*** Opening of Source information ***
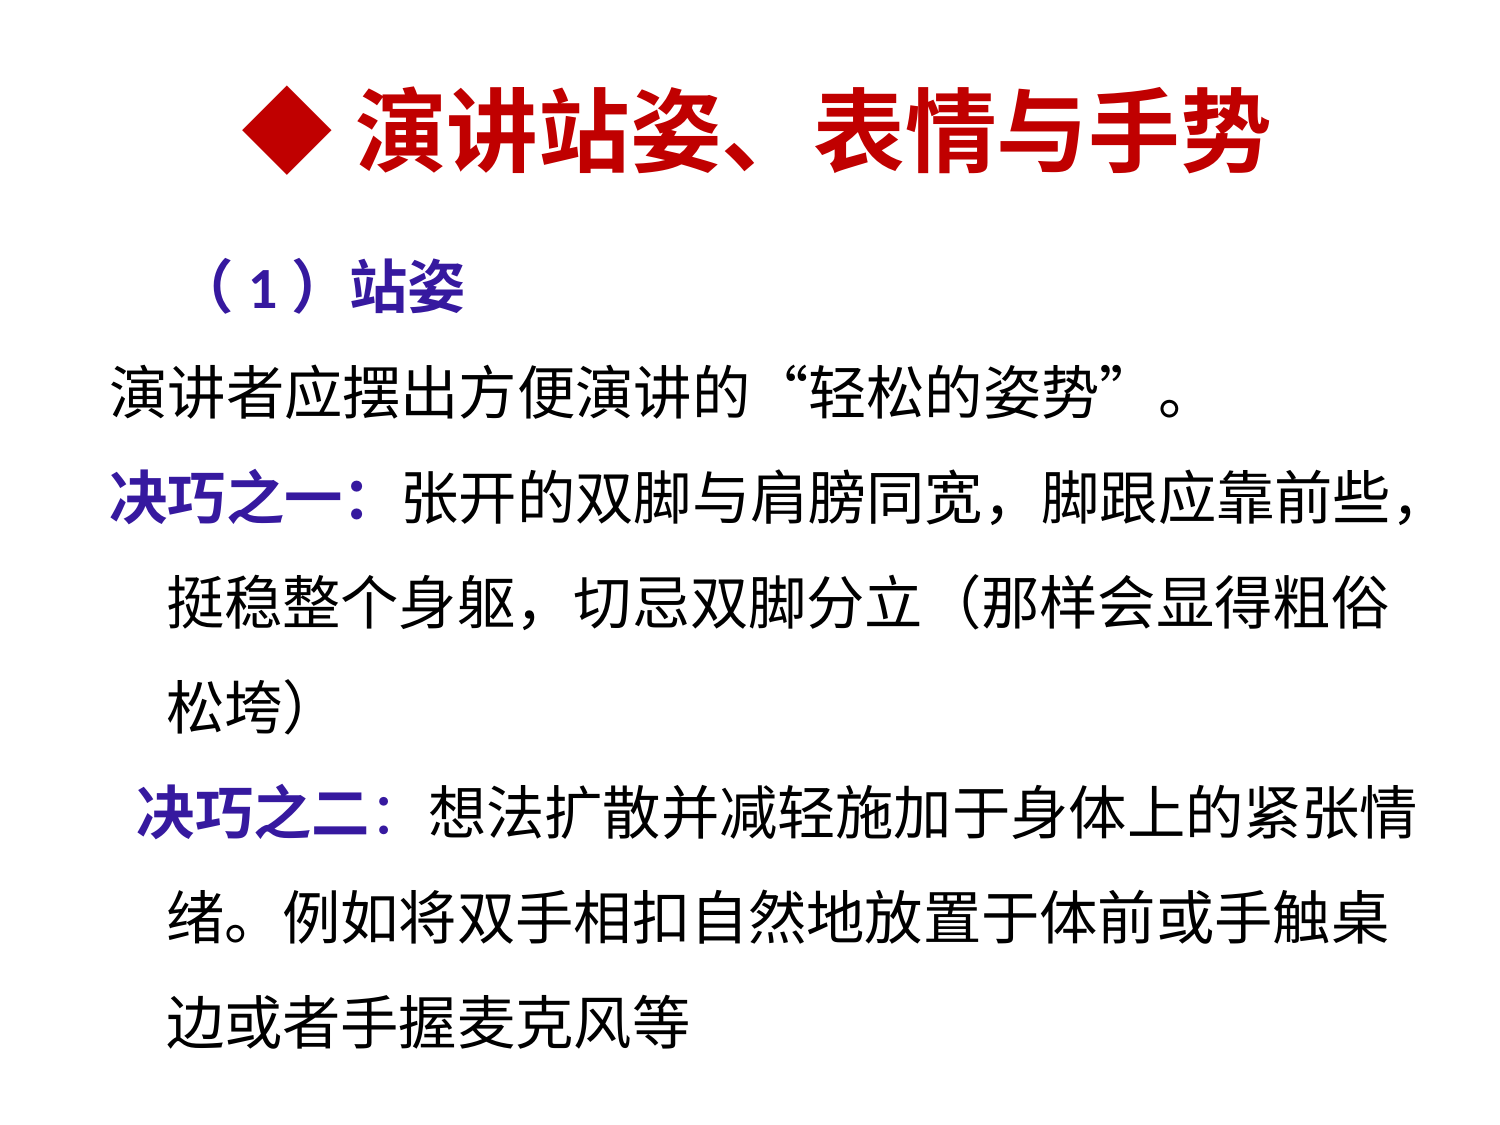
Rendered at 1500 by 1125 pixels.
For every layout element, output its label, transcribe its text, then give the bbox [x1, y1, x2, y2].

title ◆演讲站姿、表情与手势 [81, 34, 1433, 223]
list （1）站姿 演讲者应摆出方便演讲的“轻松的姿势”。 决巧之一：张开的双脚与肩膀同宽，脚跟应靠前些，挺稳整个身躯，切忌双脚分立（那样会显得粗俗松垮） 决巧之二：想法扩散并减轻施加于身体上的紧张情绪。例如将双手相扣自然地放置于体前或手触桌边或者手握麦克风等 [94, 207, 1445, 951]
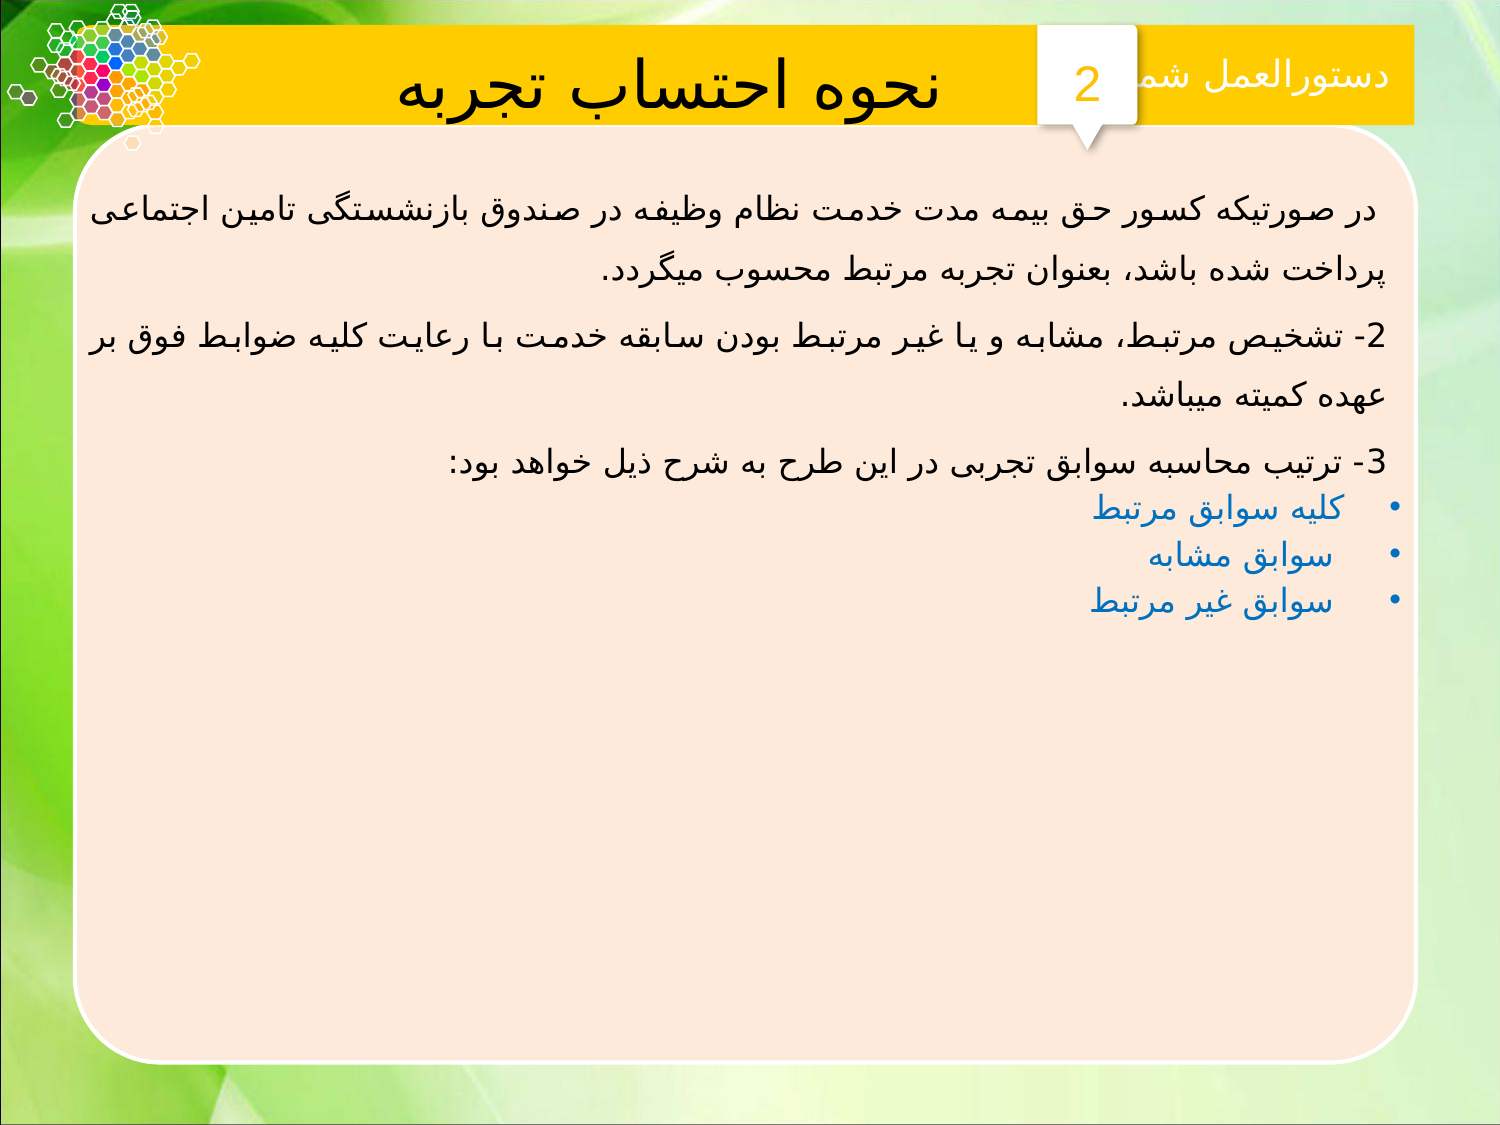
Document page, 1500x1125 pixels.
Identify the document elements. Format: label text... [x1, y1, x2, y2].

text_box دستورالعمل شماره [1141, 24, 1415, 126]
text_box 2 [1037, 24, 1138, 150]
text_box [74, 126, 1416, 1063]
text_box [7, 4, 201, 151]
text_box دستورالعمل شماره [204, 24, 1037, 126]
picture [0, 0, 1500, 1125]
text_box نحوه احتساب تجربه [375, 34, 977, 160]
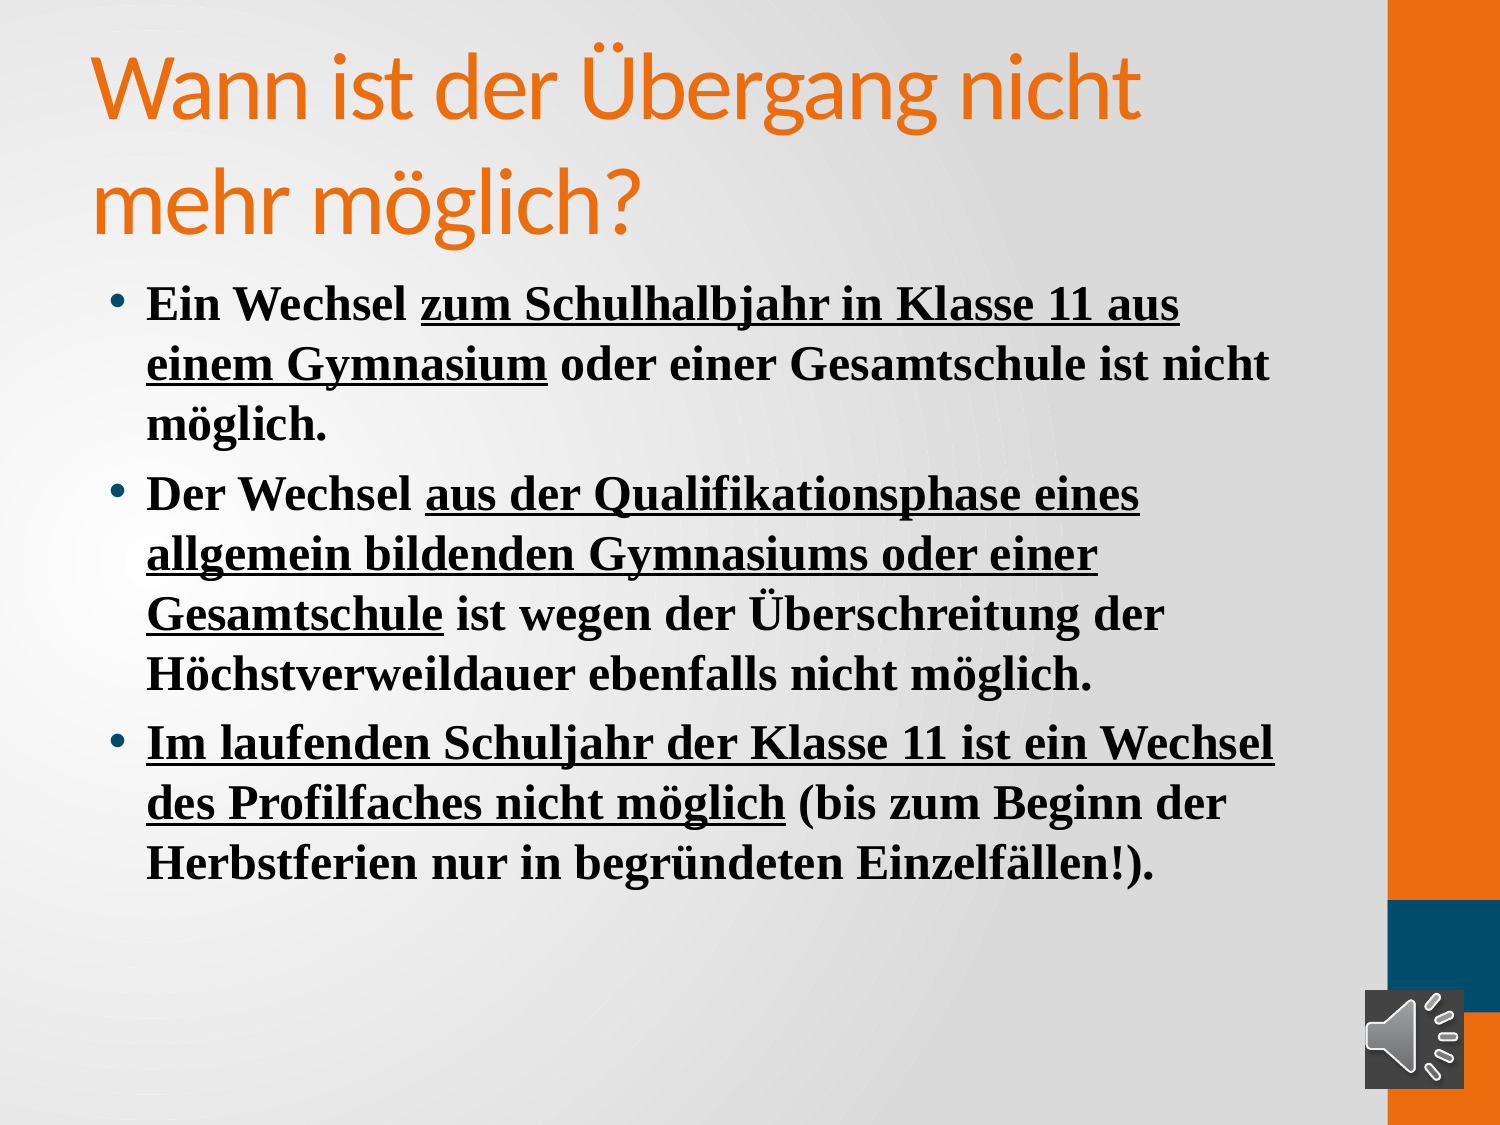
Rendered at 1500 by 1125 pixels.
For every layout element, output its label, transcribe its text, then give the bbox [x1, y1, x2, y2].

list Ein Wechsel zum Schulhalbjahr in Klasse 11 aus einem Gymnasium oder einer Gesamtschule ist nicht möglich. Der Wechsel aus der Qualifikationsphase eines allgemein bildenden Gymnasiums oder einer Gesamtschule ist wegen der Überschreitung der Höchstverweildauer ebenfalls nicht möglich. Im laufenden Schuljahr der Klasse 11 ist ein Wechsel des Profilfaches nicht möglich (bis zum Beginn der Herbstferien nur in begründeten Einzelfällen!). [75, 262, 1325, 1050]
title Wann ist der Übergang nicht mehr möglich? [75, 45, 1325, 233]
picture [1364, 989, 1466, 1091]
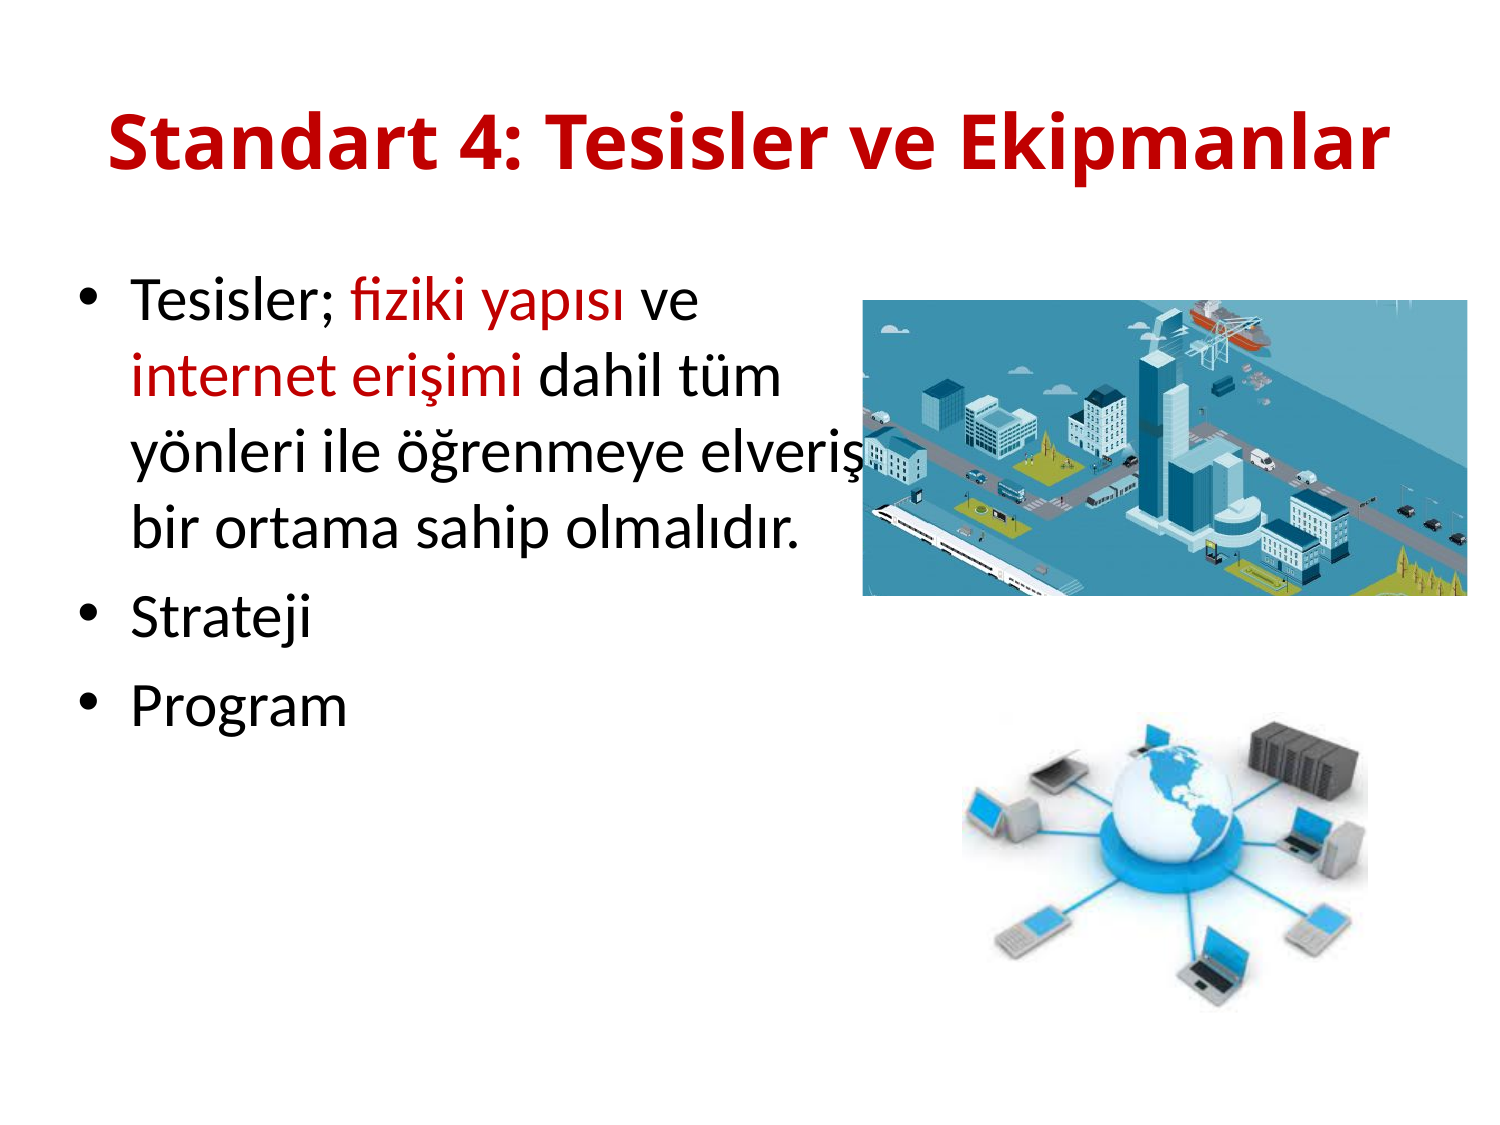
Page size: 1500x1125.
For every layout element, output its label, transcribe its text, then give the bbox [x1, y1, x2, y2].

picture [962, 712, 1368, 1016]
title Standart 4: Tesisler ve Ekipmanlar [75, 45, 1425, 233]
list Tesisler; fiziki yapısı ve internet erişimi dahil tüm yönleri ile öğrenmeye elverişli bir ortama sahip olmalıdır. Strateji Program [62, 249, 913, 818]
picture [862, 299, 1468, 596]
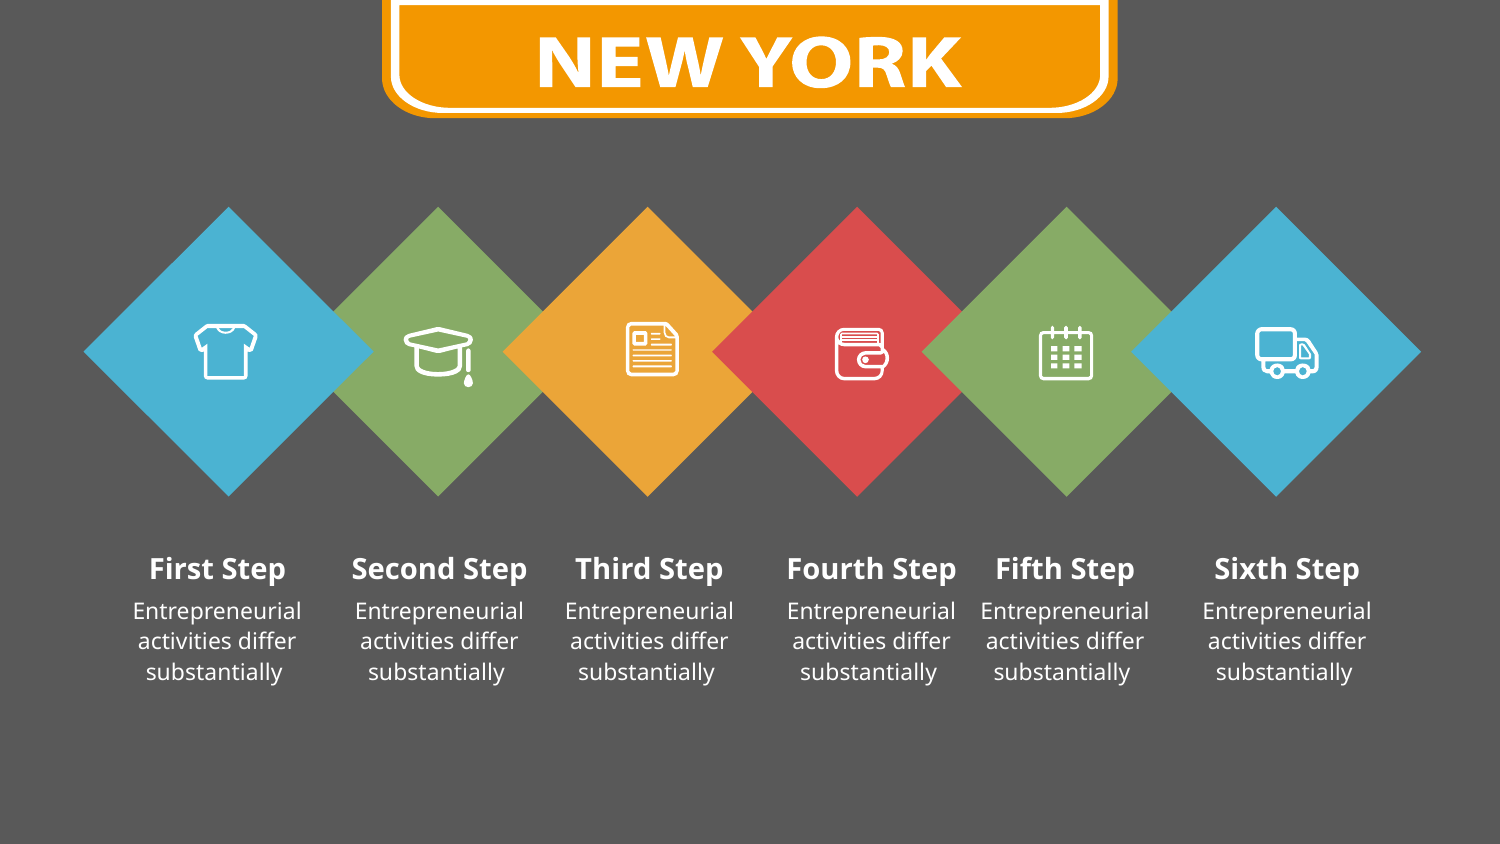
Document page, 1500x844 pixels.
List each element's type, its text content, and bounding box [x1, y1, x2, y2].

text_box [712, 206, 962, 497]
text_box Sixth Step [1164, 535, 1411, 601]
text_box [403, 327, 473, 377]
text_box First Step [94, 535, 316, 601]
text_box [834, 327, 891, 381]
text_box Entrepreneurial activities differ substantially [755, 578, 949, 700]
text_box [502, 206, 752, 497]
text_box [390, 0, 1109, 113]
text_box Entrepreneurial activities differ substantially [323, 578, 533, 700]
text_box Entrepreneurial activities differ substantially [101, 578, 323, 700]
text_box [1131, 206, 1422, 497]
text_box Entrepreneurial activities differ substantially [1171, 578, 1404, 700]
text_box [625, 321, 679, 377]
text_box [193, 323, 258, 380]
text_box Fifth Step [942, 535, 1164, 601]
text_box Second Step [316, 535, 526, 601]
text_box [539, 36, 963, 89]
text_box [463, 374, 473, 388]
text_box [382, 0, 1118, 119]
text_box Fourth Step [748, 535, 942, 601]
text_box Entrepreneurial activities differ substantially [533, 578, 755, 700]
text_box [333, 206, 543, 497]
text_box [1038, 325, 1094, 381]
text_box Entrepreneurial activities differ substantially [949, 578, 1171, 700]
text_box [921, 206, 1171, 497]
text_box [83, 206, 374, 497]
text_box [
*** Close of Source information ***
**Exercise details:**
Skip every image and output the remaining records exactly.

**Your response:**
Rendered at 1500 by 1125 pixels.
For every layout element, output its label, transcribe its text, then give the bbox [x1, y1, x2, y2].

title ◆演讲站姿、表情与手势 [81, 34, 1433, 223]
list （1）站姿 演讲者应摆出方便演讲的“轻松的姿势”。 决巧之一：张开的双脚与肩膀同宽，脚跟应靠前些，挺稳整个身躯，切忌双脚分立（那样会显得粗俗松垮） 决巧之二：想法扩散并减轻施加于身体上的紧张情绪。例如将双手相扣自然地放置于体前或手触桌边或者手握麦克风等 [94, 207, 1445, 951]
Document page, 1500x1125 pixels.
Identify the document elements. Format: label text... [x1, y1, x2, y2].

text_box دستورالعمل شماره [1141, 24, 1415, 126]
text_box 2 [1037, 24, 1138, 150]
text_box [74, 126, 1416, 1063]
text_box [7, 4, 201, 151]
text_box دستورالعمل شماره [204, 24, 1037, 126]
picture [0, 0, 1500, 1125]
text_box نحوه احتساب تجربه [375, 34, 977, 160]
Rendered at 1500 by 1125 pixels.
For every layout element, output its label, transcribe its text, then give the bbox [x1, y1, x2, y2].

list Ein Wechsel zum Schulhalbjahr in Klasse 11 aus einem Gymnasium oder einer Gesamtschule ist nicht möglich. Der Wechsel aus der Qualifikationsphase eines allgemein bildenden Gymnasiums oder einer Gesamtschule ist wegen der Überschreitung der Höchstverweildauer ebenfalls nicht möglich. Im laufenden Schuljahr der Klasse 11 ist ein Wechsel des Profilfaches nicht möglich (bis zum Beginn der Herbstferien nur in begründeten Einzelfällen!). [75, 262, 1325, 1050]
title Wann ist der Übergang nicht mehr möglich? [75, 45, 1325, 233]
picture [1364, 989, 1466, 1091]
Page size: 1500x1125.
For every layout element, output its label, transcribe its text, then give the bbox [x1, y1, x2, y2].

picture [962, 712, 1368, 1016]
title Standart 4: Tesisler ve Ekipmanlar [75, 45, 1425, 233]
list Tesisler; fiziki yapısı ve internet erişimi dahil tüm yönleri ile öğrenmeye elverişli bir ortama sahip olmalıdır. Strateji Program [62, 249, 913, 818]
picture [862, 299, 1468, 596]
Document page, 1500x844 pixels.
List each element's type, its text content, and bounding box [x1, y1, x2, y2].

text_box [712, 206, 962, 497]
text_box Sixth Step [1164, 535, 1411, 601]
text_box [403, 327, 473, 377]
text_box First Step [94, 535, 316, 601]
text_box [834, 327, 891, 381]
text_box Entrepreneurial activities differ substantially [755, 578, 949, 700]
text_box [502, 206, 752, 497]
text_box [390, 0, 1109, 113]
text_box Entrepreneurial activities differ substantially [323, 578, 533, 700]
text_box Entrepreneurial activities differ substantially [101, 578, 323, 700]
text_box [1131, 206, 1422, 497]
text_box Entrepreneurial activities differ substantially [1171, 578, 1404, 700]
text_box [625, 321, 679, 377]
text_box [193, 323, 258, 380]
text_box Fifth Step [942, 535, 1164, 601]
text_box Second Step [316, 535, 526, 601]
text_box [539, 36, 963, 89]
text_box [463, 374, 473, 388]
text_box [382, 0, 1118, 119]
text_box Fourth Step [748, 535, 942, 601]
text_box Entrepreneurial activities differ substantially [533, 578, 755, 700]
text_box [333, 206, 543, 497]
text_box [1038, 325, 1094, 381]
text_box Entrepreneurial activities differ substantially [949, 578, 1171, 700]
text_box [921, 206, 1171, 497]
text_box [83, 206, 374, 497]
text_box [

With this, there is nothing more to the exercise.